As a child (late 1960s), I remember a year where some combination of events led to the local elevators storing huge piles of corn on the some of my small hometown’s streets. My memory was a that it was a very year for corn and/or low prices people were trying to wait out, but I imagine that there were probably transport issues or dryer capacity problems also.

Building huge piles of corn or milo is not uncommon. Digging trenches or pits to store grain is.

It was more a double whammy - the tariffs provoked retaliatory tariffs from China on agricultural imports from the US so the crops weren’t being sold (as has happened again), leaving farmers with a surplus they couldn’t shift, which led to high demand for existing storage (driving up prices on that) and higher costs on building materials (via the 25% tariff on steel and 10% on aluminum) making building new storage immediately unviable.

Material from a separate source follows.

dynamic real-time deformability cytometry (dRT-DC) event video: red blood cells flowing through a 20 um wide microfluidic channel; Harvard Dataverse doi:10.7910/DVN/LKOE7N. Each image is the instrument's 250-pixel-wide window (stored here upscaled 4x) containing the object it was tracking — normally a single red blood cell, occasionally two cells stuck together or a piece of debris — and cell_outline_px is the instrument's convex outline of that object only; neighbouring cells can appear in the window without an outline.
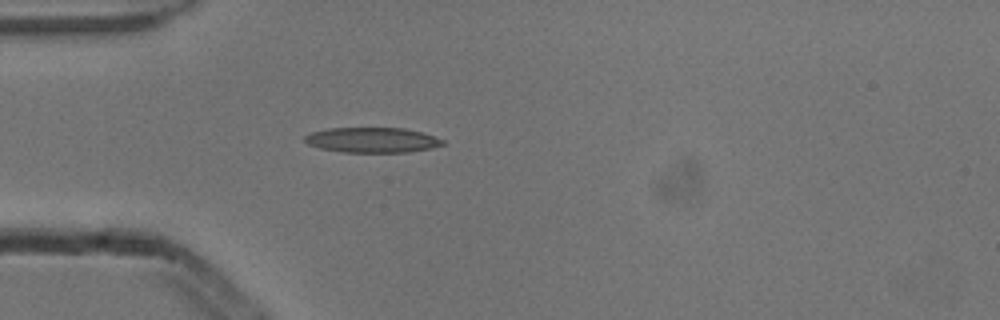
{"species": "common noctule bat (a hibernating species)", "species_latin": "Nyctalus noctula", "temperature_condition": "cold", "stored_images_in_passage": 1, "camera_frame_rate_fps": 3000, "um_per_image_px": 0.085, "animal": {"sex": "male", "body_mass_g": 13.3}, "frame": {"image": 1, "passage_image": 1, "time_ms": 0.0, "image_size_px": [1000, 320], "cell_outline_px": [[444, 144], [432, 148], [408, 152], [344, 152], [320, 148], [308, 144], [304, 140], [304, 136], [312, 132], [328, 128], [404, 128], [420, 132], [444, 140]], "centroid_in_image_um": [31.62, 11.9], "position_along_channel_um": 53.4, "area_um2": 20.06}}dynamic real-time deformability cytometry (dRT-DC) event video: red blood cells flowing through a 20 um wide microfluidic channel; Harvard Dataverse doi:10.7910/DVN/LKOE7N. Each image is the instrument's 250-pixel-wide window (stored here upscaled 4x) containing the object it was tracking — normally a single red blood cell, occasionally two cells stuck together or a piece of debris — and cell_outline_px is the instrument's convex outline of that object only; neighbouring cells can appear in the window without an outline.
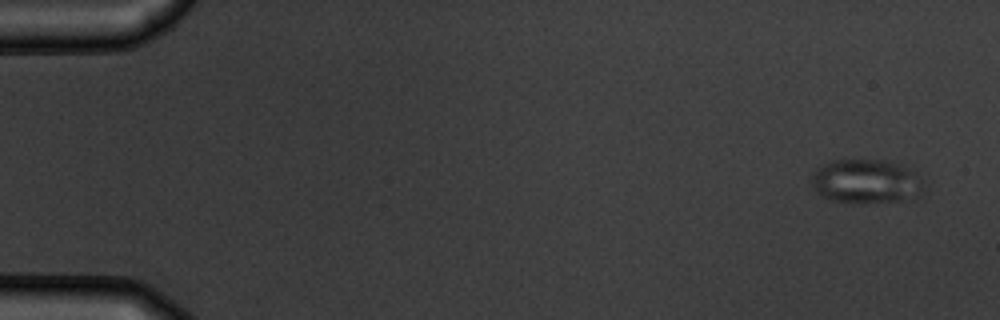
{"species": "common noctule bat (a hibernating species)", "species_latin": "Nyctalus noctula", "temperature_condition": "warm", "stored_images_in_passage": 9, "camera_frame_rate_fps": 3000, "um_per_image_px": 0.085, "animal": {"sex": "male", "body_mass_g": 19.5, "forearm_length_mm": 54.6}, "frame": {"image": 1, "passage_image": 1, "time_ms": 0.0, "image_size_px": [1000, 320], "cell_outline_px": [[920, 196], [900, 200], [860, 204], [832, 200], [820, 196], [816, 192], [812, 184], [812, 176], [816, 168], [832, 160], [880, 160], [896, 164], [916, 172], [920, 184]], "centroid_in_image_um": [73.54, 15.44], "position_along_channel_um": 11.5, "area_um2": 28.5}}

Which meant a lot of crops (and as now, soybeans were the hardest hit) either had to be stored in ad hoc arrangements in hopes of shifting them before they rotted, or just got left in the fields to be plowed under for the next year.

“Luxury!”

I just want to go on record as saying the “reporter has pretzels for parents” crack is USDA Certified Grade A hilarious…

Yup. Cite.

More on the storage price hikes in 2018:

Trumpites who bought heavily into Trump-backed stock and bitcoin ventures have seen their investments plummet in value.

One feels for SimpleMindHatter, one really does.

Word is, though, that the Trump Brooklyn Bridge Trust will be selling shares very soon. Better get in on the ground floor now.